Den Spezialpreis der Jury erhielt die US-Produktion "Somebody Up There Likes Me“ von Bob Byington. Eine nur 75-minütige Tour de Force und Tour d’Horizon gleichermaßen, denn hier verhandelt der Regisseur im Eiltempo gleich 35 Jahre im Leben eines (im Film nicht alternden) Mannes, der durch Liebe, Heirat, Vaterschaft und Scheidung stolpert wie ein unbedarfter Schuljunge mit der phlegmatischen Coolness eines Dandys. Stilistisch zieht sich Byington von Beginn an auf ein stoisch-statisches Blickfeld zurück, innerhalb dessen er den Akteuren viel Raum für ironische, aber auch zynische Selbstbetrachtung lässt. "Schräg“ nennt das der Boulevard. Stilsicher und erfrischend innovativ das Feuilleton. Mehr Filme solcher Provenienz täten Locarno gut. Sie würden das Festival als Geheimtipp bestätigen.

Denn Locarno kämpft noch immer mit seiner Wahrnehmung im Festivalzirkus: Marco Solari, Präsident der Schau, gab daher die Direktive für die kommenden zehn Jahre aus: "Wir sind international noch immer viel zu schwach - wir müssen uns in den nächsten zehn Jahren voll auf den Ausbau unserer Strahlkraft jenseits der Schweizer Grenzen konzentrieren.“ Zugleich aber muss man den Weg, den Locarno im dritten Jahr unter dem künstlerischen Leiter Olivier Père geht, loben: Sein Spagat zwischen anspruchsvollem Arthaus-Kino im Wettbewerb und zugänglicheren Filmen auf der Piazza Grande (Independent-Komödien wie "Ruby Sparks“ oder Schweizer Horror wie "Das Missenmassaker“) generiert Aufmerksamkeit.
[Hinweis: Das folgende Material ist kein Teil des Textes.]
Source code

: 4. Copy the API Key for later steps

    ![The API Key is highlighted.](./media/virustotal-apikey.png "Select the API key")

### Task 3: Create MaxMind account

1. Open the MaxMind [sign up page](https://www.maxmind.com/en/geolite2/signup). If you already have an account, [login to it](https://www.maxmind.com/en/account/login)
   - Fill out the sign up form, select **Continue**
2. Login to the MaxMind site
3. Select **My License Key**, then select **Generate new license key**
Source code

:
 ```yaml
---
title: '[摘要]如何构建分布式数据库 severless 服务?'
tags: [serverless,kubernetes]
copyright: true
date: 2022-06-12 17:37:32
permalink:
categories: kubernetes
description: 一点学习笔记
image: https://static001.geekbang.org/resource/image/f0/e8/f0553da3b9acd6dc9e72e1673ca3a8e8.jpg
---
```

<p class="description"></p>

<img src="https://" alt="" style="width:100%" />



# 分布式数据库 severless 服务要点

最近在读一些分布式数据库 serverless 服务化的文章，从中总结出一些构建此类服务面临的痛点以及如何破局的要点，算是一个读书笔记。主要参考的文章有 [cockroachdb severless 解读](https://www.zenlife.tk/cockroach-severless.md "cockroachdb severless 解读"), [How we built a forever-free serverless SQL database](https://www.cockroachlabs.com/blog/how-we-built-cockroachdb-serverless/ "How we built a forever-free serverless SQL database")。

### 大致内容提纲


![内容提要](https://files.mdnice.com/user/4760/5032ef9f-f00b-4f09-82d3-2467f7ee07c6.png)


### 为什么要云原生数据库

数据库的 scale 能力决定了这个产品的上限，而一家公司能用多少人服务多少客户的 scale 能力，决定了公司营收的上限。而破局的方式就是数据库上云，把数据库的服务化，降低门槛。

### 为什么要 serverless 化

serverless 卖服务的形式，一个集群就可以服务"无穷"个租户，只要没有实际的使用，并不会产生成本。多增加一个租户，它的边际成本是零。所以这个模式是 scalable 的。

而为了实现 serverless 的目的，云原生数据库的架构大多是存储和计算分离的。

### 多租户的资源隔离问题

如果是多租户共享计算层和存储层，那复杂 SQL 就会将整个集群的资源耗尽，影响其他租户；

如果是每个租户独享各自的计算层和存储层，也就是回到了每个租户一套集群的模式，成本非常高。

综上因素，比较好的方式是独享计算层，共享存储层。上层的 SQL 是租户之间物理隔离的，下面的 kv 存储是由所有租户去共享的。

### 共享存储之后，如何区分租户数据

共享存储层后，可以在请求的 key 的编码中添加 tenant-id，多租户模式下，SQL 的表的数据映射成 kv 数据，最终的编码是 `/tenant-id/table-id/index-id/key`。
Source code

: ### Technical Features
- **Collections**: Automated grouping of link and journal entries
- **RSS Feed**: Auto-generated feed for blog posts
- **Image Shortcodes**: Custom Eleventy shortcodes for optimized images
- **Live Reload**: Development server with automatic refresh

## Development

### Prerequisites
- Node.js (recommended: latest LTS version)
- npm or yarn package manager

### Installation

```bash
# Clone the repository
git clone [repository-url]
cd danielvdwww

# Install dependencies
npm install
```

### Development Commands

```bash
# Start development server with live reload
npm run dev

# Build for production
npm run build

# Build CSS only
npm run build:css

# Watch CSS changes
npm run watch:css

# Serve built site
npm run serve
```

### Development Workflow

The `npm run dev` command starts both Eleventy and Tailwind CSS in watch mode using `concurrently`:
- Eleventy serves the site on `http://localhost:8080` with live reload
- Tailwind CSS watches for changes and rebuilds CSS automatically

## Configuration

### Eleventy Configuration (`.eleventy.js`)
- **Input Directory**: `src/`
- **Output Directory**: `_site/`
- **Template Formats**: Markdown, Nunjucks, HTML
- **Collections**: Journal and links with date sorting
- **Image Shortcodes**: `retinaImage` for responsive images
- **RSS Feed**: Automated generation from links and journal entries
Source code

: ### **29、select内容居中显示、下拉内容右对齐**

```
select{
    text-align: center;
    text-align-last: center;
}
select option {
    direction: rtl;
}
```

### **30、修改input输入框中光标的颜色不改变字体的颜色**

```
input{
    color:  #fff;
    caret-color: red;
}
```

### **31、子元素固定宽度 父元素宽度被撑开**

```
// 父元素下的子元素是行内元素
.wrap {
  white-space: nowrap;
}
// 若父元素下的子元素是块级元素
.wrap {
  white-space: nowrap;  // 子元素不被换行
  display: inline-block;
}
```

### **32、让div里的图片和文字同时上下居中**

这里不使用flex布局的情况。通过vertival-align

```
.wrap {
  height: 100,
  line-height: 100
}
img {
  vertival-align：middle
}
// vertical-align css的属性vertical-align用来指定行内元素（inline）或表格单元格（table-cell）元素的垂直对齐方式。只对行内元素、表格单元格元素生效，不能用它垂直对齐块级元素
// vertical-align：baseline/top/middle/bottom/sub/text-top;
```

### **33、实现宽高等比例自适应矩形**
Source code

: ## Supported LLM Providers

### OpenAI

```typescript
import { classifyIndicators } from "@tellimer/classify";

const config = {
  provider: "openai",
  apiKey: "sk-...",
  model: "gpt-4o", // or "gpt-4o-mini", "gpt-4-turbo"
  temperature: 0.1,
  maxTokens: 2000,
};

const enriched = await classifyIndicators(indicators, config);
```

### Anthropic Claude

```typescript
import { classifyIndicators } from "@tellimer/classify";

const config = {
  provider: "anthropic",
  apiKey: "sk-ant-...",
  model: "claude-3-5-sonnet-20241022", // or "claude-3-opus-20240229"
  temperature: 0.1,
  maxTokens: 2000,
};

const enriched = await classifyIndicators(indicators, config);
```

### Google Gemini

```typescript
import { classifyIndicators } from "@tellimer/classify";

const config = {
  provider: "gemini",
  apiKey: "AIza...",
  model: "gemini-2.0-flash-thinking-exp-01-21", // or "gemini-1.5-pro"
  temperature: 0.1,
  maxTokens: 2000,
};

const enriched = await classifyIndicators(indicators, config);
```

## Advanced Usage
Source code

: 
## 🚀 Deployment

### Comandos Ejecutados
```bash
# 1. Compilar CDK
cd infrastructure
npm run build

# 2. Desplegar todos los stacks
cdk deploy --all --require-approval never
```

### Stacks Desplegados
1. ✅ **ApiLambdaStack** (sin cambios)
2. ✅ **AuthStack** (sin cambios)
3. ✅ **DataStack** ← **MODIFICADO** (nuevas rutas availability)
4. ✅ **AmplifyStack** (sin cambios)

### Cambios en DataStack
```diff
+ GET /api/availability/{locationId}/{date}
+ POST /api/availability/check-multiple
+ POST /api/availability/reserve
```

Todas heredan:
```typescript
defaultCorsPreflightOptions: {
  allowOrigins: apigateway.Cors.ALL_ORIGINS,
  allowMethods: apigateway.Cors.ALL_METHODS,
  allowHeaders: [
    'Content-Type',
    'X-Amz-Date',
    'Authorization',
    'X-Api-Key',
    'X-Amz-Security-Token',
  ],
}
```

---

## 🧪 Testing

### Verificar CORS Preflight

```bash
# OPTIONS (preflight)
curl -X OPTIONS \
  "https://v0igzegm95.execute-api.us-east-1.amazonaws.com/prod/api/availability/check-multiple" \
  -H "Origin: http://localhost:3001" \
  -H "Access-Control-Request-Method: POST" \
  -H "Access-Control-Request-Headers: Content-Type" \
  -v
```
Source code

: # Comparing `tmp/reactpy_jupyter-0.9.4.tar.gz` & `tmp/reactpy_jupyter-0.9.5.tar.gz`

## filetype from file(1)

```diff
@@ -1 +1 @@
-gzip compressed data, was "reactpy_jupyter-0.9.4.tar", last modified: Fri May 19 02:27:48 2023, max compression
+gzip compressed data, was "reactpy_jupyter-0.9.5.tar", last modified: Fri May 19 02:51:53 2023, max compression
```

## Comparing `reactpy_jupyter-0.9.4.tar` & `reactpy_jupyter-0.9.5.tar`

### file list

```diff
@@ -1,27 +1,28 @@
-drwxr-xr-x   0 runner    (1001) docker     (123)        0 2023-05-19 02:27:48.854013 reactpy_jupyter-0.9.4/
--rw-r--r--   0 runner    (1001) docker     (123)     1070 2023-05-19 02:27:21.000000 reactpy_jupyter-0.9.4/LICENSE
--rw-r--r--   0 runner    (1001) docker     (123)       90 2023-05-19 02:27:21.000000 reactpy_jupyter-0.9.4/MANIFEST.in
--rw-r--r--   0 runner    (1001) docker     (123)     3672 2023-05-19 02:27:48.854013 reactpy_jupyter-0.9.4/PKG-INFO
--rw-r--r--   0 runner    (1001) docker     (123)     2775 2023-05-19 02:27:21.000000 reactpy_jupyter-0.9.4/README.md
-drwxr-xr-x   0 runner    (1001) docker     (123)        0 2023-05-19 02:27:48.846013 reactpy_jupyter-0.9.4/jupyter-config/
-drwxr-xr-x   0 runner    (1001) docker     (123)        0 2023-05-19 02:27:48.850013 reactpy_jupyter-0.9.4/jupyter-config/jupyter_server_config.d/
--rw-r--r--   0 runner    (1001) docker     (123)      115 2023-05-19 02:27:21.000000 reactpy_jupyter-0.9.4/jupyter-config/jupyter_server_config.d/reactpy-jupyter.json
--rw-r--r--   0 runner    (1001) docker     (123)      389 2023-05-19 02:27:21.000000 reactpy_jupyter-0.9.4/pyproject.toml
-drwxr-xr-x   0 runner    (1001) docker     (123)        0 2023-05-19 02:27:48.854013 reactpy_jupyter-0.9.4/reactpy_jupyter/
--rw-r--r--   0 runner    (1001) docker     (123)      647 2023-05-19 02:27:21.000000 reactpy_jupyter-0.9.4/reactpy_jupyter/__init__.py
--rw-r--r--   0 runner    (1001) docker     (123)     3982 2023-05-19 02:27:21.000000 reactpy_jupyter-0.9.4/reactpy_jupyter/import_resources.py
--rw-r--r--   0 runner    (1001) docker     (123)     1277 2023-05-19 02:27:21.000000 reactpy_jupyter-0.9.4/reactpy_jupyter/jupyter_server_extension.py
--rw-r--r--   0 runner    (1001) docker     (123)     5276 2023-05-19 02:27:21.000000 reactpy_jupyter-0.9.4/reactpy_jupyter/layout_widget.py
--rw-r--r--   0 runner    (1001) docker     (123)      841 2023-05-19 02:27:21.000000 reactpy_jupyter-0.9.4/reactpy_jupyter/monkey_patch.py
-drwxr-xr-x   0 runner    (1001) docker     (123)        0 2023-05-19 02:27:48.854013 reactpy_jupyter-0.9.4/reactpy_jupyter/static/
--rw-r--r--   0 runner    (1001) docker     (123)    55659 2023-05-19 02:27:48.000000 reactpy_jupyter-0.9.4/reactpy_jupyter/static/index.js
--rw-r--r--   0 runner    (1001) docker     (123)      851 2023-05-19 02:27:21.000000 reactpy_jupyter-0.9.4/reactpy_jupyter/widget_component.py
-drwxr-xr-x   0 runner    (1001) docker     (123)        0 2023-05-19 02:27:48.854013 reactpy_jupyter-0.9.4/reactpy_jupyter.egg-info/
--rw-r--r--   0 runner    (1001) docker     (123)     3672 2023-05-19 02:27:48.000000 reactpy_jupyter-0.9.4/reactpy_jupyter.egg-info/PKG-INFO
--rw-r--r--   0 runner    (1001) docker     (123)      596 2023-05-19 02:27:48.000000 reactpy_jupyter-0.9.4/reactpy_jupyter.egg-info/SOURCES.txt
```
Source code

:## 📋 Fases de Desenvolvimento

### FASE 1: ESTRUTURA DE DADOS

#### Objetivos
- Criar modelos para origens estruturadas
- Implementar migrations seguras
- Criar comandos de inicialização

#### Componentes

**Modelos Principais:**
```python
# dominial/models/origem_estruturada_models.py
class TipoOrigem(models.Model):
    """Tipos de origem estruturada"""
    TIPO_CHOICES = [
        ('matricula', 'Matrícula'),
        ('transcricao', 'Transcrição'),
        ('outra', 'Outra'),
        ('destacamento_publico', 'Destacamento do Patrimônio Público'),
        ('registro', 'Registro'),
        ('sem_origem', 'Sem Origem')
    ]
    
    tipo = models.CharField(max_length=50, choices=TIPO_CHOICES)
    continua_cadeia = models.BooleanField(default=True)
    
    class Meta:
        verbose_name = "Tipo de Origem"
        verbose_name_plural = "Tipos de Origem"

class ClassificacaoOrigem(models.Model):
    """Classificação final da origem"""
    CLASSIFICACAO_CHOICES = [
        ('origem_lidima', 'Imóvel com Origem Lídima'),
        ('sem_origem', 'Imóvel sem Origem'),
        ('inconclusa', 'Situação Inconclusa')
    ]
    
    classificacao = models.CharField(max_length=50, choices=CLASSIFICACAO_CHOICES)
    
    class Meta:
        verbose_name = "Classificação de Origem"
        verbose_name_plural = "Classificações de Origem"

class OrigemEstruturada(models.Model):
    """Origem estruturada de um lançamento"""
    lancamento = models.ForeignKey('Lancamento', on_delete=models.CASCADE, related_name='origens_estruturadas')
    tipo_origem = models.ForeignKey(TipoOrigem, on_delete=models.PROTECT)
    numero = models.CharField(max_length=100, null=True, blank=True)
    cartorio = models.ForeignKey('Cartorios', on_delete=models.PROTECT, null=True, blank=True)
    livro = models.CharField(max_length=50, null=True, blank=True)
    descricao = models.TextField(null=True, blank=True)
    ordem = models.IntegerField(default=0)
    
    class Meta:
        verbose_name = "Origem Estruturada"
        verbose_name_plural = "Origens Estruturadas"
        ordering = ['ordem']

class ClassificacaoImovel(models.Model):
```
Hinzu kommt die große Anzahl an Stars, die Père holt. In diesem Jahr überreichte er Alain Delon, Charlotte Rampling, Ornella Muti oder Harry Belafonte Sonderpreise. Da muss Père nur aufpassen, dass seine sonst so innovativ-mutige Filmschau nicht zur Nostalgie-Veranstaltung für die Altstars des Weltkinos verkommt.